A ameaça é mesmo ignóbil. Aos direitos dos trabalhadores, à sua dignidade pessoal e profissional. A redução progressiva do poder de compra e da estabilidade no emprego, induz o receio e o medo de represálias. O poder reivindicativo dos trabalhadores nestas condições é praticamente nulo. A sua inserção numa sociedade de liberdade e democracia é ferida de morte. Em Portugal, convém não esquecer, há 2 milhões de pessoas, perfeitamente arredadas de direitos, vivendo em condições de pobreza e/ou de pobreza extrema. Aquela que é apresentada agora pelo Governo como uma medida “patriótica e de interesse nacional”, o aumento do IVA para 23%, vai significar o aumento de preço dos bens essenciais, dos transportes, dos medicamentos, enfim de praticamente tudo, penalizando as camadas mais desfavorecidas da população.
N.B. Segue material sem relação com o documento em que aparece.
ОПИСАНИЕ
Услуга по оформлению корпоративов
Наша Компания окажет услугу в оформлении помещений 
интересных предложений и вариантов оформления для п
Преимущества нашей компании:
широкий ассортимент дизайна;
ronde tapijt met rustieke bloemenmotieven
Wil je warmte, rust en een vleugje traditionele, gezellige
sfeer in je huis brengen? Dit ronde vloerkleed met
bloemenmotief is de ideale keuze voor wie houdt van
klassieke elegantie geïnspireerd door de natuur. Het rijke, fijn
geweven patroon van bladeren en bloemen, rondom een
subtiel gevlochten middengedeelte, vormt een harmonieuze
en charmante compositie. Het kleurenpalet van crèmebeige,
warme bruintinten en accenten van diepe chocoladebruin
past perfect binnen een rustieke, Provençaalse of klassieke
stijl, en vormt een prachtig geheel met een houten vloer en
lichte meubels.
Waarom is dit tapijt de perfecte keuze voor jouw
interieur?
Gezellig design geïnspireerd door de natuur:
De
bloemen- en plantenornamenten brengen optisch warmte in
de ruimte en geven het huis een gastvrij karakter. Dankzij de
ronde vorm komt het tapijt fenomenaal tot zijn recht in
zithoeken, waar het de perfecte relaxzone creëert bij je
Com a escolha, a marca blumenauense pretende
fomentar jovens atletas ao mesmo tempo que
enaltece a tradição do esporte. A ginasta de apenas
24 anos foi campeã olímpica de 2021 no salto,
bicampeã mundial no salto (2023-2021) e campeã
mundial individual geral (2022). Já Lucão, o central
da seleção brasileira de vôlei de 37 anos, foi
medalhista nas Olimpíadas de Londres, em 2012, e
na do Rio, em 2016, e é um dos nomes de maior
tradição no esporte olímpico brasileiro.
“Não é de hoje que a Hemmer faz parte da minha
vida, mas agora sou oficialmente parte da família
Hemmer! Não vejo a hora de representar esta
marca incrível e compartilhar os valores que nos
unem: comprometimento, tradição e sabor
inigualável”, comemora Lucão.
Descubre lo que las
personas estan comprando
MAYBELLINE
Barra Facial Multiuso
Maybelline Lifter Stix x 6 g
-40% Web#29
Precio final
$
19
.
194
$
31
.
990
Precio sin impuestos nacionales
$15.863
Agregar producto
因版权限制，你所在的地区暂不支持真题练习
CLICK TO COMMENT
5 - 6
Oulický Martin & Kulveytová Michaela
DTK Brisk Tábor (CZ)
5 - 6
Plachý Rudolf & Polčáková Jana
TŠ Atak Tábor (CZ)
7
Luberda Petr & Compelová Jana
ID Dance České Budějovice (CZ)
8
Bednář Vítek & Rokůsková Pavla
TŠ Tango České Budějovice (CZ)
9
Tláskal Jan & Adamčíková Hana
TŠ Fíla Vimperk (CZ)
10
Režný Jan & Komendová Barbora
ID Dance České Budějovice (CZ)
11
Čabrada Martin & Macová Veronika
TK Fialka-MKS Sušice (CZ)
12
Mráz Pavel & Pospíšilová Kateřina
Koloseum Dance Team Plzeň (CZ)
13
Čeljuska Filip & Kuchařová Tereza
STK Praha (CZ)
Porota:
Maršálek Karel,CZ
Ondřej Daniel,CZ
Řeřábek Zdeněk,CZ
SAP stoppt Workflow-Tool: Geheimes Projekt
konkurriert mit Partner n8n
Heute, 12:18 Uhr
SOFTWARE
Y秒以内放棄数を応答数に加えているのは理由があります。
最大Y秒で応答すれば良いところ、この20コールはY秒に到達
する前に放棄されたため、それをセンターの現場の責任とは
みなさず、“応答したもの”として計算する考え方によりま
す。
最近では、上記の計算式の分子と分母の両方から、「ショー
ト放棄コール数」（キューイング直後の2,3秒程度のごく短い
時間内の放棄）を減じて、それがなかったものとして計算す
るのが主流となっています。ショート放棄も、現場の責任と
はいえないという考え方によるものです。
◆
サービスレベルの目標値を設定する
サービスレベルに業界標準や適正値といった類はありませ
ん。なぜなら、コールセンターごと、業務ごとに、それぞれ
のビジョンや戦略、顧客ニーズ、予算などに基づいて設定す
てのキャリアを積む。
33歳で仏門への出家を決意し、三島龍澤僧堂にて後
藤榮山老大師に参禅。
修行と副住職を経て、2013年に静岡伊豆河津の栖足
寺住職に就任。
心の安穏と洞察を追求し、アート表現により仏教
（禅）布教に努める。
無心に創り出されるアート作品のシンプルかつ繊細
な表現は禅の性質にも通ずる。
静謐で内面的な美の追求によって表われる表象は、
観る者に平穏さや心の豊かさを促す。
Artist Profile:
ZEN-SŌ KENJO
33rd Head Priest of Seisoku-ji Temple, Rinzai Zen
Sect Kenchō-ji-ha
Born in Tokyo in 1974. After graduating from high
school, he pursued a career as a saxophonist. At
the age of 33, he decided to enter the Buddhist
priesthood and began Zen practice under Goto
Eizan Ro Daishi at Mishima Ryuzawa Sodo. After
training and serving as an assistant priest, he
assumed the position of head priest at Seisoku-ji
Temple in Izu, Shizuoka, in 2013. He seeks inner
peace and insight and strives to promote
A ameaça, para além de ignóbil, é também imoral. Estimula e amplifica as desigualdades. Merece repúdio generalizado. Implica uma resposta rápida e eficiente das organizações dos trabalhadores e outras organizações da sociedade civil. Como hoje já aconteceu em toda a Europa, nomeadamente em Bruxelas, com 100 mil manifestantes vindos de toda a União Europeia.